Uses fluoroketone with fusion power cells to make plasma.

Overview

A fusion reactor is a late-game power building that generates plasma for fusion generators. Like nuclear reactors, it gains a neighbour bonus from adjacent operating reactors, but the bonus is based on fluid connectivity rather than heat connections: each adjacent reactor that shares at least one fluid connection increases the energy potential of the generated plasma by 100%. Connecting two outputs to the same reactor does not give any extra benefit. Because each reactor has two fluid connections on each side, the practical maximum bonus while still leaving room to insert fusion power cells is +500%.

The temperature of the plasma produced by a fusion reactor is variable and depends on this neighbour bonus. With no bonus, the plasma is generated at 1 million °C; with a 100% bonus, it is 2 million °C, and so on. In arrays, different reactors can output plasma at different temperatures, and those temperatures average together within the plasma fluid network. Fusion generators then produce power according to the heat of the plasma they consume, up to 50 MW each.

The reactor’s coolant demand does not scale with the neighbour bonus. It always consumes 4/s of cold fluoroketone, modified by quality. This means that adjacent reactors do not require more coolant per reactor than separated ones at the same draw; larger arrays simply need enough fluid throughput and storage in the network to keep both the coolant and plasma circulating smoothly.

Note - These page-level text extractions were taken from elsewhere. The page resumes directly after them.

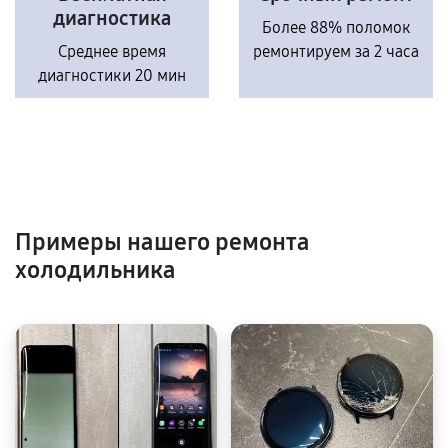
диагностика
Более 88% поломок
Среднее время
ремонтируем за 2 часа
диагностики 20 мин
Примеры нашего ремонта
холодильника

Practical ratios for fusion setups are:

  • 1 reactor / 2 generators = 100 MW
  • 2 reactors / 8 generators = 400 MW
  • 3 reactors / 18 generators = 900 MW
  • 4 reactors / 28 generators = 1.4 GW

In practice, the main advantage of arranging fusion reactors together is the neighbour bonus, which raises plasma temperature and lets the connected generators output more power from the same basic reactor footprint. Since the bonus depends on adjacency, compact layouts are strongly preferred. The surrounding fluid system also matters: while the coolant consumption stays constant per reactor, the number of pipes and connections increases with larger setups, so the network must be built to handle the extra fluid volume without bottlenecks.

The reactor’s behaviour makes it different from conventional power sources: its output is tied to the temperature of the plasma it creates, and that temperature is determined by how well the reactors are linked. This makes correct placement and connection layout the key to getting the most out of a fusion reactor array.

Official description

Uses fluoroketone with fusion power cells to make plasma.